◆ **Page text**:
◇ ◇ ◇ ◇ ◇ ◇ ◇
Please consider that none of those posts with any comments in them took place within the last two years. And "sadly" gets created just to tell people to read more books. Sad indeed...

EDIT:

HN seems to be stuck with XSS, SQLi, and malformed XML

HN is not a person: half of today's HN didn't exist two years ago [1].

[1] http://blog.rjmetrics.com/surprising-hacker-news-data-analys...


The problem here is that a lot of newly minted IT professionals will write stuff that will allow a re-use of all those old exploits all over again.

Occasionally warning people about known dangers doesn't harm. Sure that's not exactly moving the needle but it may help to mitigate a few lurking problems that people were not yet aware of.

Think of it as a 'wear your seatbelt' advertisement. If you're already wearing your seatbelt then it wasn't meant for you.


Entirely appropriate. We've probably had a minimum of 20-30 reposts over the problems with saving passwords as simple salts+hashes, which is a useful introduction to bcrypt/scrypt/pbkdf2.


I'm so tired of these "seen it before, I'm smarter and more senior than you" responses.

Look, if people vote it up it means they like it. Just because its been talked about before doesn't make it less valuable.


Disagree. I didn't know about that attack and found it very interesting.


Sadly, it's because you aren't reading enough books.

Read more books.


Sadly, I downvoted you. I wouldn't have if you had actually given some book suggestions, but instead your post amounts to "read more lol" which is not only unhelpful but also condescending.


Down voting is good, but feeding the trolls is not!


10 year deep IT professional, recent HN member. This is the first I've seen of this attack. Reposts can be a good thing.


Achievement Unlocked: You've read all of the Internet.


What about one for reading all of HN?
◇ ◇ ◇ ◇ ◇ ◇ ◇
[Lens distortion parameter data]
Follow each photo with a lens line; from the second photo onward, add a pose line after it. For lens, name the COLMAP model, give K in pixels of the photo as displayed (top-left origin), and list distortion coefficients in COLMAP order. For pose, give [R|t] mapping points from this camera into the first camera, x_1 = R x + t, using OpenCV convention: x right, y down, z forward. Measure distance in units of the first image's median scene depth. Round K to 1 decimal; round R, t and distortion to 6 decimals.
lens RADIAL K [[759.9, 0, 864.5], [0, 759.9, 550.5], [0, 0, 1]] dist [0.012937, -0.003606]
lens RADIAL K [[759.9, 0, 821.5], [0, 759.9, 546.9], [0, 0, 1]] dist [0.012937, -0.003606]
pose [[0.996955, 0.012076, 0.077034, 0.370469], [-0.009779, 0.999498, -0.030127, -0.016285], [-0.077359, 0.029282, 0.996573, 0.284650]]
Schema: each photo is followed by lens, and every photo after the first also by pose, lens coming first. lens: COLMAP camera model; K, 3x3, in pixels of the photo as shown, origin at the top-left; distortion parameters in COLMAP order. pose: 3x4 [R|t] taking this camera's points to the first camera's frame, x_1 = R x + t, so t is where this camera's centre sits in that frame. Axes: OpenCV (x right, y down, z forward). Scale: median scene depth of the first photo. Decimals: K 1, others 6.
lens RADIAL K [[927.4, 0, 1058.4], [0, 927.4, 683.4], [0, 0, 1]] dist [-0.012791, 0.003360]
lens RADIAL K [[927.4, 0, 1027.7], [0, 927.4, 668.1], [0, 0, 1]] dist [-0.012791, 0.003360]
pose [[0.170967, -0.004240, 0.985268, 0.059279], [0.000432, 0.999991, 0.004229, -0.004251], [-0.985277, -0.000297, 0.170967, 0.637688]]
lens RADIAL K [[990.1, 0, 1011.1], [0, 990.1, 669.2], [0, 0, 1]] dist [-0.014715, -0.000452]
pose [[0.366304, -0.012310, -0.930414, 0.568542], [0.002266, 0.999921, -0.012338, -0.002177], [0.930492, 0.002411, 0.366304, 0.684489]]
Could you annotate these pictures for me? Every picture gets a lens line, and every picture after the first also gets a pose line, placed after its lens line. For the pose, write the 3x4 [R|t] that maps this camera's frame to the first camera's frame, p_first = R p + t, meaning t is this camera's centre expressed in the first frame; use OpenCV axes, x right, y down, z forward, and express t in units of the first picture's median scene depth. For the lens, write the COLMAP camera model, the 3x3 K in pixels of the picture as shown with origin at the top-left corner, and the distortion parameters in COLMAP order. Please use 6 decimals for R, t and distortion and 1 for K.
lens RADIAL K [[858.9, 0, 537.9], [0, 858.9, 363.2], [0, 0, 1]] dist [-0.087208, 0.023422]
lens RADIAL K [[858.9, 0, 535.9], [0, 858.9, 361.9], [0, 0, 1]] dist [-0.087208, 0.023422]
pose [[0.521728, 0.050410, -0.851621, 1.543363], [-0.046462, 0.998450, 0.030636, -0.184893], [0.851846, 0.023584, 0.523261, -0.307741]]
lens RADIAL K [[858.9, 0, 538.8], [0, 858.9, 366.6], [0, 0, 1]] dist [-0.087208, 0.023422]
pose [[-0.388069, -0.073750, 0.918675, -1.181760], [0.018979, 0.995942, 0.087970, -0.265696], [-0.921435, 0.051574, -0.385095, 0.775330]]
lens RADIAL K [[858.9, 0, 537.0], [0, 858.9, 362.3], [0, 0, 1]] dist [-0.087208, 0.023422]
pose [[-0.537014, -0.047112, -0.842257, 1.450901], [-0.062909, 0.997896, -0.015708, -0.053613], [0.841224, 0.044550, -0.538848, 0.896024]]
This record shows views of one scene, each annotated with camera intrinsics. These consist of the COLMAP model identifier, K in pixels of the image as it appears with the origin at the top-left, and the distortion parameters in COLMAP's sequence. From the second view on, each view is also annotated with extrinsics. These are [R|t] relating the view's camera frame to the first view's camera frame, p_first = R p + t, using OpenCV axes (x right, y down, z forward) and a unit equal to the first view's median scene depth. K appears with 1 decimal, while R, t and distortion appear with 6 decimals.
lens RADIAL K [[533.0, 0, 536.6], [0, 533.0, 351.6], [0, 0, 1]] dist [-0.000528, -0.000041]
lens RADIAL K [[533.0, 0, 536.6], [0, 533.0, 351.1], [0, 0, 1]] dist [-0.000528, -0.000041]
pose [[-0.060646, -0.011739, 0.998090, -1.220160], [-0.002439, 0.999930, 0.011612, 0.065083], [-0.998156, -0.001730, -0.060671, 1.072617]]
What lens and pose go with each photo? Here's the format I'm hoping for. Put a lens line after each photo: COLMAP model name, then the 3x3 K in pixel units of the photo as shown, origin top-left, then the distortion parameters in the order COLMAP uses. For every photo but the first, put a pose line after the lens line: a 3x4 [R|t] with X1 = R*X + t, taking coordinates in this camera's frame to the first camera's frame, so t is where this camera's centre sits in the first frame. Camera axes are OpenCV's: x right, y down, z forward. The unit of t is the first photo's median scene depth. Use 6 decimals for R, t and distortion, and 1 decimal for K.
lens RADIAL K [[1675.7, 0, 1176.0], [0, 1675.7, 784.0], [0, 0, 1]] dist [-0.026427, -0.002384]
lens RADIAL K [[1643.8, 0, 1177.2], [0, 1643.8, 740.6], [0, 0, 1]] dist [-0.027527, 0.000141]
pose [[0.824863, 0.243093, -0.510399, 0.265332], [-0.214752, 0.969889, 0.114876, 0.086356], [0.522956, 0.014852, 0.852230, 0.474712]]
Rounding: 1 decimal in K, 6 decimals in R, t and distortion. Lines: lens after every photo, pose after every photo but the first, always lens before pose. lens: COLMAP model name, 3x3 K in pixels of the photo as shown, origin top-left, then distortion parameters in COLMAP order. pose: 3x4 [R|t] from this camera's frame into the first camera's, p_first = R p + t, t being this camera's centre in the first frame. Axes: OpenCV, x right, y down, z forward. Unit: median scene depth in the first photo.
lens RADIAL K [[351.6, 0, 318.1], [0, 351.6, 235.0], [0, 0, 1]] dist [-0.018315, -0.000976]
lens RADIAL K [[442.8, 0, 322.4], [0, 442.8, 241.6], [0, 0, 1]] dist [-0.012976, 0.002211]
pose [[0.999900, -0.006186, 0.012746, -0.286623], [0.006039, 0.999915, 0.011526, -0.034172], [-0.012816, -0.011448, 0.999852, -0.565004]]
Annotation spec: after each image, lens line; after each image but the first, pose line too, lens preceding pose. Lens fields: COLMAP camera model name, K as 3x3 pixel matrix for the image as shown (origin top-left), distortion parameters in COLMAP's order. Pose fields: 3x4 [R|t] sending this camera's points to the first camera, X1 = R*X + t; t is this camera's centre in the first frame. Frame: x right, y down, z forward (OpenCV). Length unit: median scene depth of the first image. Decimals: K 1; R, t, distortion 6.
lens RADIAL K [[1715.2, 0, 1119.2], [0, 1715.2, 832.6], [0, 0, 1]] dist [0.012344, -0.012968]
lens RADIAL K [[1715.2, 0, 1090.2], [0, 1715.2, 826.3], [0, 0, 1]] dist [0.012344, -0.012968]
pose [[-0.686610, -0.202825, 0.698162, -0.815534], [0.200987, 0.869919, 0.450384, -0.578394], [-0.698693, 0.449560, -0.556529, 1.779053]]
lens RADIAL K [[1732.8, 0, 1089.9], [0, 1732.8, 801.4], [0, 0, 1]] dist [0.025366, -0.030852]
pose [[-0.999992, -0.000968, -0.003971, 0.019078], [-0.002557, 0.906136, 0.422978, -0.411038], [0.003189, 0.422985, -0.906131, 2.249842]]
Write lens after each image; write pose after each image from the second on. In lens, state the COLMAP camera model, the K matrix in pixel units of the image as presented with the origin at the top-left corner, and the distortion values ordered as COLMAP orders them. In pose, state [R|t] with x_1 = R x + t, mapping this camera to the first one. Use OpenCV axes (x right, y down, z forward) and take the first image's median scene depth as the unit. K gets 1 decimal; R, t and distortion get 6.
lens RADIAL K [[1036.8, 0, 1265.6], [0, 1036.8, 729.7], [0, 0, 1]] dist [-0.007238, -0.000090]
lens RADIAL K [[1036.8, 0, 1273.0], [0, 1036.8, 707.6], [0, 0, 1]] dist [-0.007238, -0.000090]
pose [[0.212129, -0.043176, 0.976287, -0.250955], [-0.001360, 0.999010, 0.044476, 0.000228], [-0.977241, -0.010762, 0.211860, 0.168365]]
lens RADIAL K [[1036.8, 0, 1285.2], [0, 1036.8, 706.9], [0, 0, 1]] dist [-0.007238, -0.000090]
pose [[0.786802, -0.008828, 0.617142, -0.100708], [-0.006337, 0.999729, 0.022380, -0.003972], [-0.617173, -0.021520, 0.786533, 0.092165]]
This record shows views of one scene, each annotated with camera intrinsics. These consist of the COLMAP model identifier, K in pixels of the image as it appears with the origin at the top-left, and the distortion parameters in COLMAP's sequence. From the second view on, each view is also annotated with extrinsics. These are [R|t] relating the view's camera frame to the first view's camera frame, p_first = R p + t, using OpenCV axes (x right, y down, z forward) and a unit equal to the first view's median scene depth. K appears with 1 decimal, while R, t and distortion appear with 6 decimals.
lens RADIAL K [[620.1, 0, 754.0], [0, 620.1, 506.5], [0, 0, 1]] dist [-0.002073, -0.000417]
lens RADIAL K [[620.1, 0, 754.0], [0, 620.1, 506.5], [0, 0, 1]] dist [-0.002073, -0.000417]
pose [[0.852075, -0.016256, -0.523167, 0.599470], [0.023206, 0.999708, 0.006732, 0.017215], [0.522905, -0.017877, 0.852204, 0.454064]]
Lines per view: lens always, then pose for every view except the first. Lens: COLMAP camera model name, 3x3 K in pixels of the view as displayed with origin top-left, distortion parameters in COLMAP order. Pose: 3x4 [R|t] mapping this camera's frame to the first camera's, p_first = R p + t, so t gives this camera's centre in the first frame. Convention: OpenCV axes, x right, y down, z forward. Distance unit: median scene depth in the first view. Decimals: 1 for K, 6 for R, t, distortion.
◇ ◇ ◇ ◇ ◇ ◇ ◇
◆ **Task instructions**:
• 1. Write out the Hacker News comment thread in full, word for word.
• 2. Update the listing from its first line down through the line containing "0.029282, 0.996573, 0.284650]]". Replace every "photo" with "image", keep everything else unchanged, and return only those lines.

◆ **Response list**:
• 1.
Please consider that none of those posts with any comments in them took place within the last two years. And "sadly" gets created just to tell people to read more books. Sad indeed...

EDIT:

HN seems to be stuck with XSS, SQLi, and malformed XML

HN is not a person: half of today's HN didn't exist two years ago [1].

[1] http://blog.rjmetrics.com/surprising-hacker-news-data-analys...


The problem here is that a lot of newly minted IT professionals will write stuff that will allow a re-use of all those old exploits all over again.

Occasionally warning people about known dangers doesn't harm. Sure that's not exactly moving the needle but it may help to mitigate a few lurking problems that people were not yet aware of.

Think of it as a 'wear your seatbelt' advertisement. If you're already wearing your seatbelt then it wasn't meant for you.


Entirely appropriate. We've probably had a minimum of 20-30 reposts over the problems with saving passwords as simple salts+hashes, which is a useful introduction to bcrypt/scrypt/pbkdf2.


I'm so tired of these "seen it before, I'm smarter and more senior than you" responses.

Look, if people vote it up it means they like it. Just because its been talked about before doesn't make it less valuable.


Disagree. I didn't know about that attack and found it very interesting.


Sadly, it's because you aren't reading enough books.

Read more books.


Sadly, I downvoted you. I wouldn't have if you had actually given some book suggestions, but instead your post amounts to "read more lol" which is not only unhelpful but also condescending.


Down voting is good, but feeding the trolls is not!


10 year deep IT professional, recent HN member. This is the first I've seen of this attack. Reposts can be a good thing.


Achievement Unlocked: You've read all of the Internet.


What about one for reading all of HN?

• 2.
Follow each image with a lens line; from the second image onward, add a pose line after it. For lens, name the COLMAP model, give K in pixels of the image as displayed (top-left origin), and list distortion coefficients in COLMAP order. For pose, give [R|t] mapping points from this camera into the first camera, x_1 = R x + t, using OpenCV convention: x right, y down, z forward. Measure distance in units of the first image's median scene depth. Round K to 1 decimal; round R, t and distortion to 6 decimals.
lens RADIAL K [[759.9, 0, 864.5], [0, 759.9, 550.5], [0, 0, 1]] dist [0.012937, -0.003606]
lens RADIAL K [[759.9, 0, 821.5], [0, 759.9, 546.9], [0, 0, 1]] dist [0.012937, -0.003606]
pose [[0.996955, 0.012076, 0.077034, 0.370469], [-0.009779, 0.999498, -0.030127, -0.016285], [-0.077359, 0.029282, 0.996573, 0.284650]]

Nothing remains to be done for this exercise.